Although Mansell felt it as a "big budget" and "high calibre", he found the demands to be "burdensome, and even offensive and insulting". He recalled the executives from Paramount Pictures wanted to fire him as "they didn't feel they were getting what they wanted" although Aronofsky retained him in the project, which he described "Filmmaking at that level is not about art and expressing yourself. It's about maximizing your box office potential. Darren, to his credit, protected me from that to the point that, through lots of shenanigans", the score was recorded without the studio hearing another note or having any more input. Mansell felt that he put the stress and creative frustration to good use, as the score was "very heavy, angry and dark".

== Track listing ==

| No. | Title | Length |
|---|---|---|
| 1. | "In The Beginning, There Was Nothing" | 4:08 |
| 2. | "The World Was Filled With Violence" | 1:29 |
| 3. | "The End Of All Flesh Is Before Me" | 2:14 |
| 4. | "Sweet Savour" | 4:27 |
| 5. | "The Fallen Ones" | 3:57 |
| 6. | "For Seasons, And For Days, And Years" | 2:25 |
| 7. | "Make Thee An Ark" | 5:09 |
| 8. | "Every Creeping Thing That Creeps" | 5:46 |
| 9. | "I Will Destroy Them" | 2:53 |
| 10. | "Flesh Of My Flesh" | 1:42 |
| 11. | "The Wickedness Of Man" | 1:38 |
| 12. | "In Sorrow Thou Shalt Bring Forth Children" | 3:55 |
| 13. | "Your Eyes Shall Be Opened, And Ye Shall Be As Gods" | 2:23 |
| 14. | "The Flood Waters Were Upon The World" | 3:00 |
| 15. | "By Man Shall His Blood Be Shed" | 3:32 |
| 16. | "The Judgement Of Man" | 2:44 |
| 17. | "The Spirit Of The Creator Moved Upon The Face Of The Waters" | 2:59 |
| 18. | "Forty Days And Nights" | 3:19 |
| 19. | "What Is This That Thou Hast Done?" | 2:10 |
| 20. | "The Fear And The Dread Of You" | 4:23 |
| 21. | "And He Remembered Noah" | 4:18 |
| 22. | "Day And Night Shall Not Cease" | 5:49 |
| 23. | "Mercy Is" (Patti Smith) | 4:10 |
| Total length: |  | 78:30 |

== Reception ==
Music critic Jonathan Broxton of Movie Music UK praised the osundtrack, saying: "the larger concentration on the orchestral core, the much less severe electronic and experimental aspects, the significantly heightened emotional content, and the generally improved dramatic sensibility that Mansell has developed over the course of the last eight years make Noah, a much more fulfilling experience". Josh Goller of Spectrum Culture commented "The Noah soundtrack unfortunately doesn't reach the soaring heights of psychological terror found in the latter film's leitmotif "Lux Aeterna," but it's a watertight score that surges and drifts along, transporting the listener into legend-minded headspace." John Robb of Louder than War gave a 10/10 rating calling it as a "masterpiece". Thom Jurek of AllMusic reviewed "Noah is an exceptional score, noteworthy even in Mansell's distinguished oeuvre." Filmtracks.com wrote: "The entire score takes the best intentions of the thoughtfulness behind The Fountain are translates enough of Sahara's instrumentation and motific adherence to norms into the equation to produce an entertaining middle ground [...] Mansell really has excelled at matching Aronofsky's continued, eccentric views on life, and, in Noah, that work yields a solid listening experience on album."

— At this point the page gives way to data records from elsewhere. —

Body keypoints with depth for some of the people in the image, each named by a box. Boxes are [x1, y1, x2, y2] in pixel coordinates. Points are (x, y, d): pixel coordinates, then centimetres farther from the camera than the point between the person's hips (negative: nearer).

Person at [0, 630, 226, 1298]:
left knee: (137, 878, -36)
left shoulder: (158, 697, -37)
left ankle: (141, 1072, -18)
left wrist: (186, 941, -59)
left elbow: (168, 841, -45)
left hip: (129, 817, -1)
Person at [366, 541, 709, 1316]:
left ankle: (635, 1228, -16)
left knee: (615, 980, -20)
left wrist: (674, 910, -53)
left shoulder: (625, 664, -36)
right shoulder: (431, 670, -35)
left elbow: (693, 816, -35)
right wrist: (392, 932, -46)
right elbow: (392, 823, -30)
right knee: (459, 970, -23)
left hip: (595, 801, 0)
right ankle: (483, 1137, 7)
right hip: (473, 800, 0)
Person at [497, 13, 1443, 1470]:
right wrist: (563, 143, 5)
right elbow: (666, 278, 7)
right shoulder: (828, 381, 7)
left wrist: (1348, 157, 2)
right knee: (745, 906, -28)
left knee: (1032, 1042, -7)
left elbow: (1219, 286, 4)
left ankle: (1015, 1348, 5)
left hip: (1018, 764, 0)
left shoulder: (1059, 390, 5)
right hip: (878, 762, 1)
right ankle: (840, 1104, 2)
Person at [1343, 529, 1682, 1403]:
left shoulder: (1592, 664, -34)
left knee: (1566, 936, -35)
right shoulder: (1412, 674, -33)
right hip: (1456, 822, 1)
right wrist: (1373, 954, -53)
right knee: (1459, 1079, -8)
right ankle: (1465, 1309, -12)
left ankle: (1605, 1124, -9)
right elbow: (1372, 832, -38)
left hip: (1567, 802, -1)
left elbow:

Mark Kermode of The Guardian wrote: "Underneath all the madness is Clint Mansell's surging, swirling, haunting score, featuring a recurrent refrain that reminded me of the aching longing of David Bowie's Warszawa (some of the instrumental soundscapes from Low were originally intended as incidental music for The Man Who Fell to Earth – another genetic link to sci-fi). With its blend of eerie futurism and ancient bombast, Mansell's music lends harmony to the cacophony of human voices." Matt Goldberg of Collider commented it as "must-own score". Soctt Foundas of Variety commented it as "richly orchestrated score" that "alternates thunderous percussive beats with New Age-y twangs and hums". Choire Sicha of The Awl criticised it as the "worst score to date".